THE TASK:
Filter the entries down to the lines containing "Philip", and copy those lines.

BEGIN DATA FOR PROCESSING

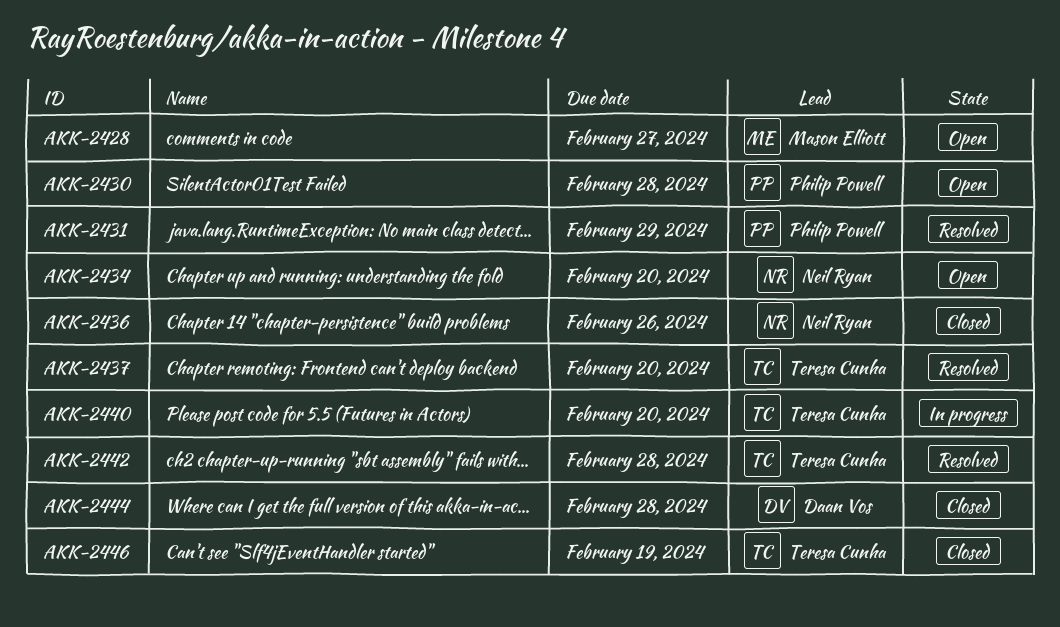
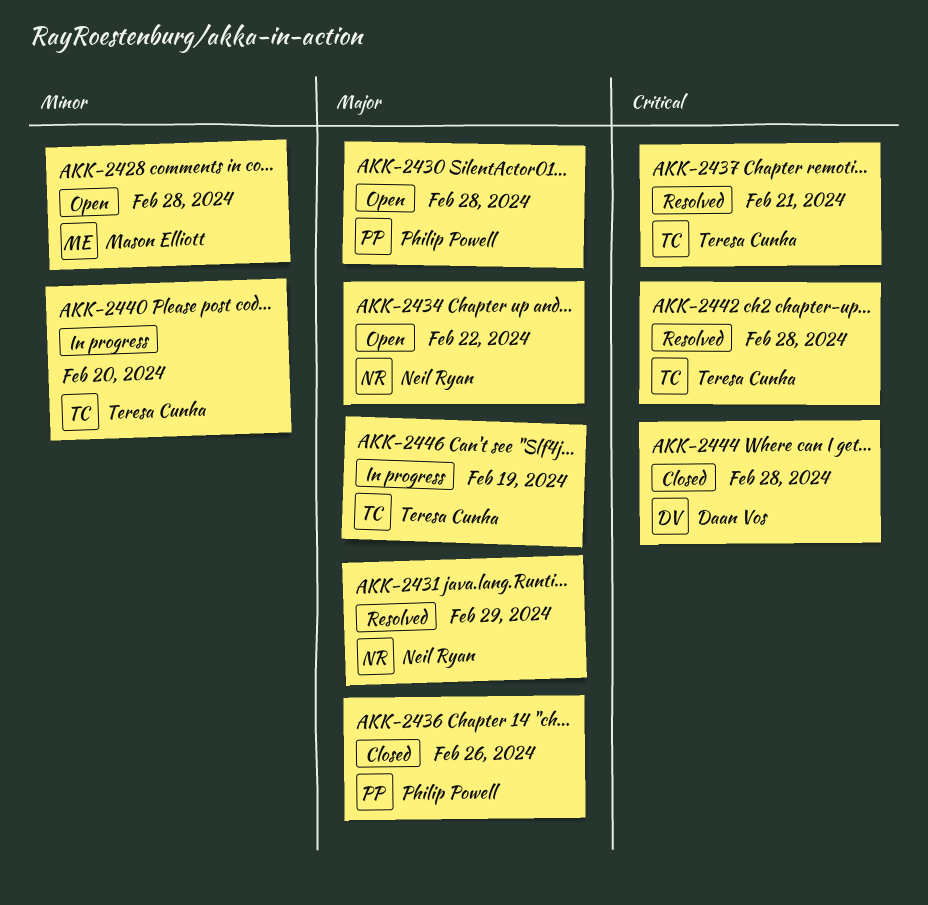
AKK-2428, due: Feb 27 -> Feb 28
AKK-2431, owner: Philip Powell -> Neil Ryan
AKK-2434, due: Feb 20 -> Feb 22
AKK-2436, owner: Neil Ryan -> Philip Powell
AKK-2437, due: Feb 20 -> Feb 21
AKK-2446, status: Closed -> In progress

END DATA FOR PROCESSING

ANSWER:
AKK-2431, owner: Philip Powell -> Neil Ryan
AKK-2436, owner: Neil Ryan -> Philip Powell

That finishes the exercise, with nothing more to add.